* **Aim of the exercise**:
Which lines of the records contain the word "Metres"? Show each of them.

* **Dataset**:
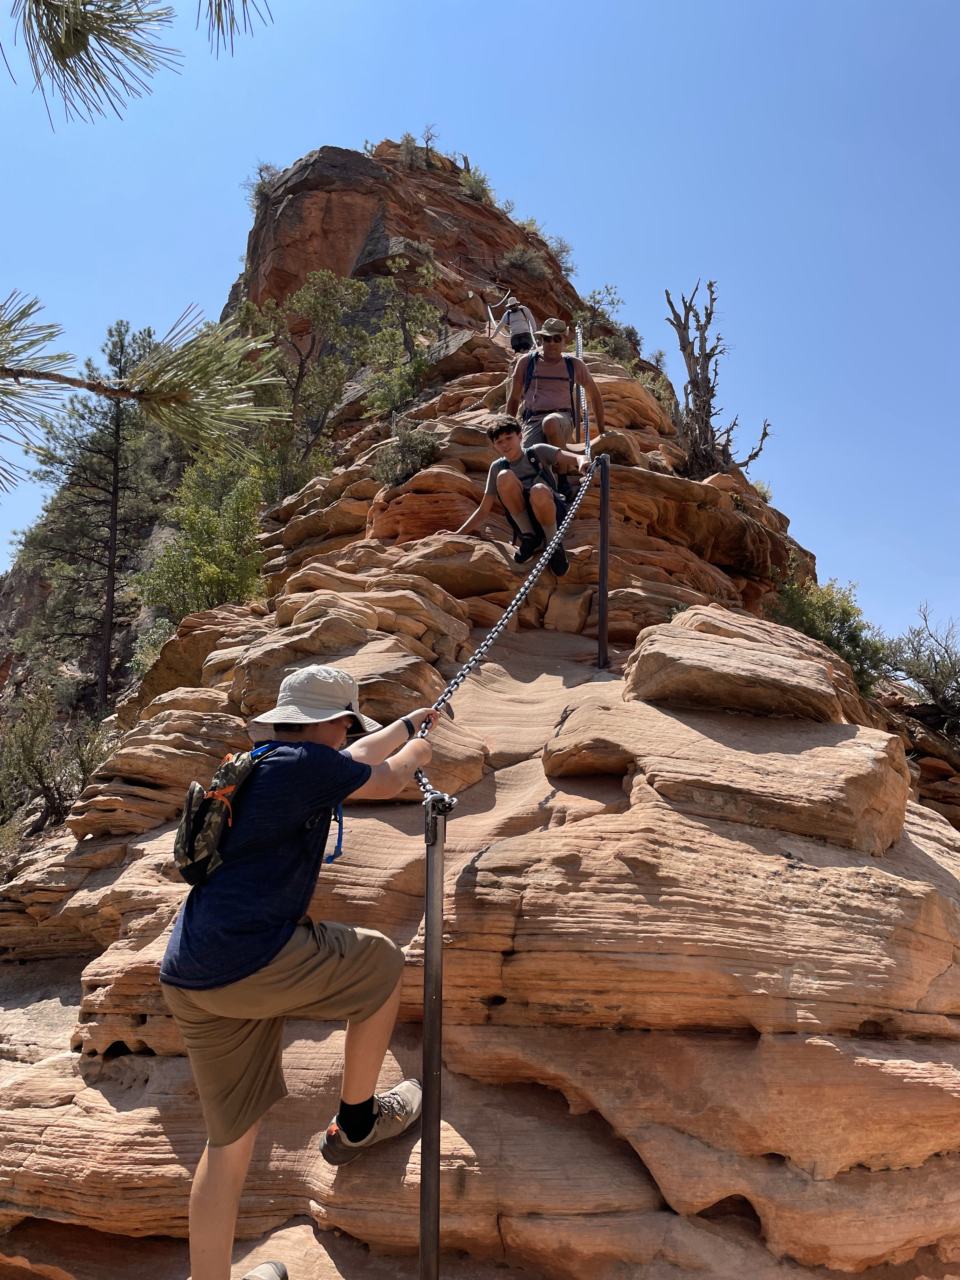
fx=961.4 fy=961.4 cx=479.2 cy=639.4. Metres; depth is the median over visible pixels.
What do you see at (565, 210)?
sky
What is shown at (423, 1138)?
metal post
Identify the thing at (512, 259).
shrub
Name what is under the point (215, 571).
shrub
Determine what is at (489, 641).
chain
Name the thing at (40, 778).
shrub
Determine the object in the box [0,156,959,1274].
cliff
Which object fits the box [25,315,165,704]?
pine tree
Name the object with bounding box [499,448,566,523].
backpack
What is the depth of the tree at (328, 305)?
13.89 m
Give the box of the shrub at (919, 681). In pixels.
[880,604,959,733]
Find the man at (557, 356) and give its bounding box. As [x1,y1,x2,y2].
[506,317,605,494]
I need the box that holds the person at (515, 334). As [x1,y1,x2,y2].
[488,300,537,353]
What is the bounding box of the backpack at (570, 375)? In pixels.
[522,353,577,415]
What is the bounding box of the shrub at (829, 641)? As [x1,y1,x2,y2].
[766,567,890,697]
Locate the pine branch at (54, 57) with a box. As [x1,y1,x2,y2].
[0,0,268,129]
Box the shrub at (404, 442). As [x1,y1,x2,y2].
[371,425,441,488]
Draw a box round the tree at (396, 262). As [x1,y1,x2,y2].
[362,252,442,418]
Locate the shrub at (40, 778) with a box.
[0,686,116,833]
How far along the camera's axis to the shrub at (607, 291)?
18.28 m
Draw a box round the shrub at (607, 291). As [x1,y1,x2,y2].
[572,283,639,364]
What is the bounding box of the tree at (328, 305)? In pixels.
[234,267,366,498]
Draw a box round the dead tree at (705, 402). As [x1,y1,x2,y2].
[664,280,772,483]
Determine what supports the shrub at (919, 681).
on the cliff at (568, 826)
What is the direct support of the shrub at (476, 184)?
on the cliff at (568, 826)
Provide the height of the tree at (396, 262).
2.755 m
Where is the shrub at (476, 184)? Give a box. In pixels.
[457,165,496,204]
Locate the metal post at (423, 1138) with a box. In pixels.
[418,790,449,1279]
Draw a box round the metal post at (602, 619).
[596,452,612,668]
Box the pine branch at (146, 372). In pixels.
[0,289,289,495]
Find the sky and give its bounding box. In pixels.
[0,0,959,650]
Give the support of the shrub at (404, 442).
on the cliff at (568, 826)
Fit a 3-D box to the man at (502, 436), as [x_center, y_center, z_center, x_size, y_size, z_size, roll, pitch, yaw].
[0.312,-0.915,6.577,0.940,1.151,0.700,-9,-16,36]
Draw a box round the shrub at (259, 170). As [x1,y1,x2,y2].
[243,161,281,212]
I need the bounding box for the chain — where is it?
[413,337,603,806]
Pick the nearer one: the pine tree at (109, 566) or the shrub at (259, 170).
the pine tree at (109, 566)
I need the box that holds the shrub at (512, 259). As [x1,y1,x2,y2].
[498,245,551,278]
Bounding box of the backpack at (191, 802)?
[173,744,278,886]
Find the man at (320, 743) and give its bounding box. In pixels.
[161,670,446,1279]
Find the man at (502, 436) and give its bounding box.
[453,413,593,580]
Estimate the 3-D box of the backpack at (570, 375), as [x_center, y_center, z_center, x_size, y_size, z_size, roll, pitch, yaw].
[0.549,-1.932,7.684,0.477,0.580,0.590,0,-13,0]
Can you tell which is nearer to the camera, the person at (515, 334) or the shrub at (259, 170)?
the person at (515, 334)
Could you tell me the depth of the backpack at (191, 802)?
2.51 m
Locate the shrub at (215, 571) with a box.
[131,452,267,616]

...

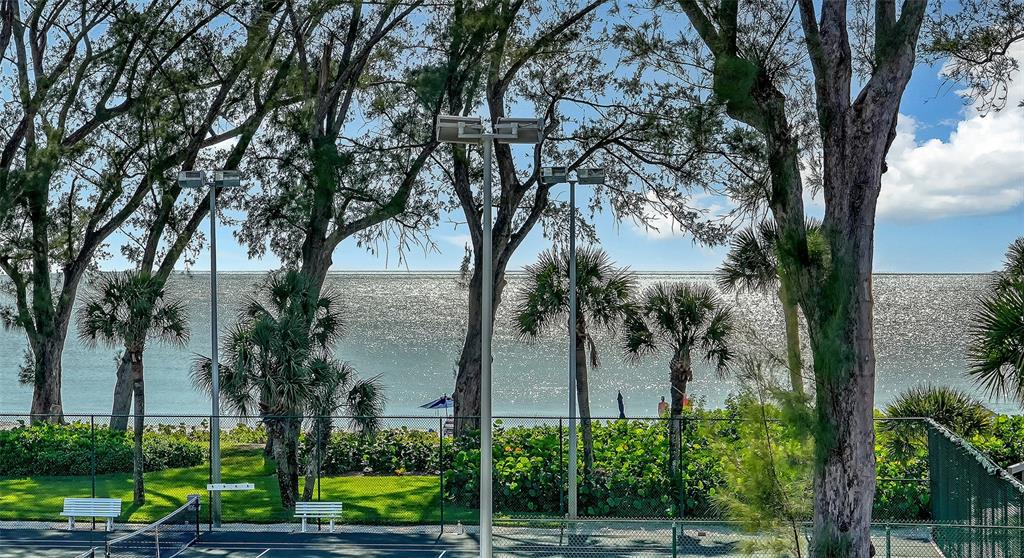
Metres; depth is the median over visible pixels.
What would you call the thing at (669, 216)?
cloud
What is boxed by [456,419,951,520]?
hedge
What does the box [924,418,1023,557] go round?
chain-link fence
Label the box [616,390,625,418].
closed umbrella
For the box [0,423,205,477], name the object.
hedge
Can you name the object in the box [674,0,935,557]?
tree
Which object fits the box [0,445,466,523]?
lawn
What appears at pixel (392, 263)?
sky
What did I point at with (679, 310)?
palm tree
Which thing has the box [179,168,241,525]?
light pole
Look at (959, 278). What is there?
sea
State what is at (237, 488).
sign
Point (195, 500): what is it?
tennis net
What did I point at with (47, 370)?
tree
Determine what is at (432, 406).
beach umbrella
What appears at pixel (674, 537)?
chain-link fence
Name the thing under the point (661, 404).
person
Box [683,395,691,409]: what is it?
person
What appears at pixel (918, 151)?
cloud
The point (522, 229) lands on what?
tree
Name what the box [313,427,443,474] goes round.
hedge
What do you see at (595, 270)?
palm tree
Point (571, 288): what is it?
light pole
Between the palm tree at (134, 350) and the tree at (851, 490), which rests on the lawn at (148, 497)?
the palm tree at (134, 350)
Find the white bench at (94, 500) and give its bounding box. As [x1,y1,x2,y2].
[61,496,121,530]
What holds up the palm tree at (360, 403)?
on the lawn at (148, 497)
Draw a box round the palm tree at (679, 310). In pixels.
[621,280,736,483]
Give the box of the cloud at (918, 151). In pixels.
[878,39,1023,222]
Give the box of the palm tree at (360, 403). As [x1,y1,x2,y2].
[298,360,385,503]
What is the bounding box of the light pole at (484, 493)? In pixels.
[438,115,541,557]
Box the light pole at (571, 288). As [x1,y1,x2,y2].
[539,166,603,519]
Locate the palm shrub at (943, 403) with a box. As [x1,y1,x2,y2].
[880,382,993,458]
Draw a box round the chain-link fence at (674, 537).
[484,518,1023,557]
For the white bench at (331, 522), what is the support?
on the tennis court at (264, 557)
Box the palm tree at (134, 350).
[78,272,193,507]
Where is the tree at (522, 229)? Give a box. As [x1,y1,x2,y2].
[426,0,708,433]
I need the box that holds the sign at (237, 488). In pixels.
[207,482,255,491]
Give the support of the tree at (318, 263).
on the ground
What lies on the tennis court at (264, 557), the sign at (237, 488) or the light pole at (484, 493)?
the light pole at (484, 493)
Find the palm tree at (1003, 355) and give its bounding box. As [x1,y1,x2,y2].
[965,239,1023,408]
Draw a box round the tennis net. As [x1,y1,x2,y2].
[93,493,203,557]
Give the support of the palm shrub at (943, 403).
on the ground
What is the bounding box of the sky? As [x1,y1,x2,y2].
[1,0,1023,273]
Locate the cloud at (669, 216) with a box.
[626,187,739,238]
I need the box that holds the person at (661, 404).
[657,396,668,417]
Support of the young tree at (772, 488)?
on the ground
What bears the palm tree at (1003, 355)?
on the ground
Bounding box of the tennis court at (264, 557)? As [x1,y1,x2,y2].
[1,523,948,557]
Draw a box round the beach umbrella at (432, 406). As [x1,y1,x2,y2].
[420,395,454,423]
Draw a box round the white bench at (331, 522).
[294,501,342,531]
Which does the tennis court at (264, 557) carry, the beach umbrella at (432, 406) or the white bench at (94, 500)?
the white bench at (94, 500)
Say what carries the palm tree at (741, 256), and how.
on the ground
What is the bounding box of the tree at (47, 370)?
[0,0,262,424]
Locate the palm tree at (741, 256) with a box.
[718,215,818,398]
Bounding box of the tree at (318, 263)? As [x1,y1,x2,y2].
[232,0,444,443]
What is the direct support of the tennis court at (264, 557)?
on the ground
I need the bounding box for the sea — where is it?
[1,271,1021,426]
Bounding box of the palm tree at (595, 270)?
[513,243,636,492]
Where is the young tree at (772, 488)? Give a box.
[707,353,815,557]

* **Solution**:
fx=961.4 fy=961.4 cx=479.2 cy=639.4. Metres; depth is the median over visible pixels.
Metres; depth is the median over visible pixels.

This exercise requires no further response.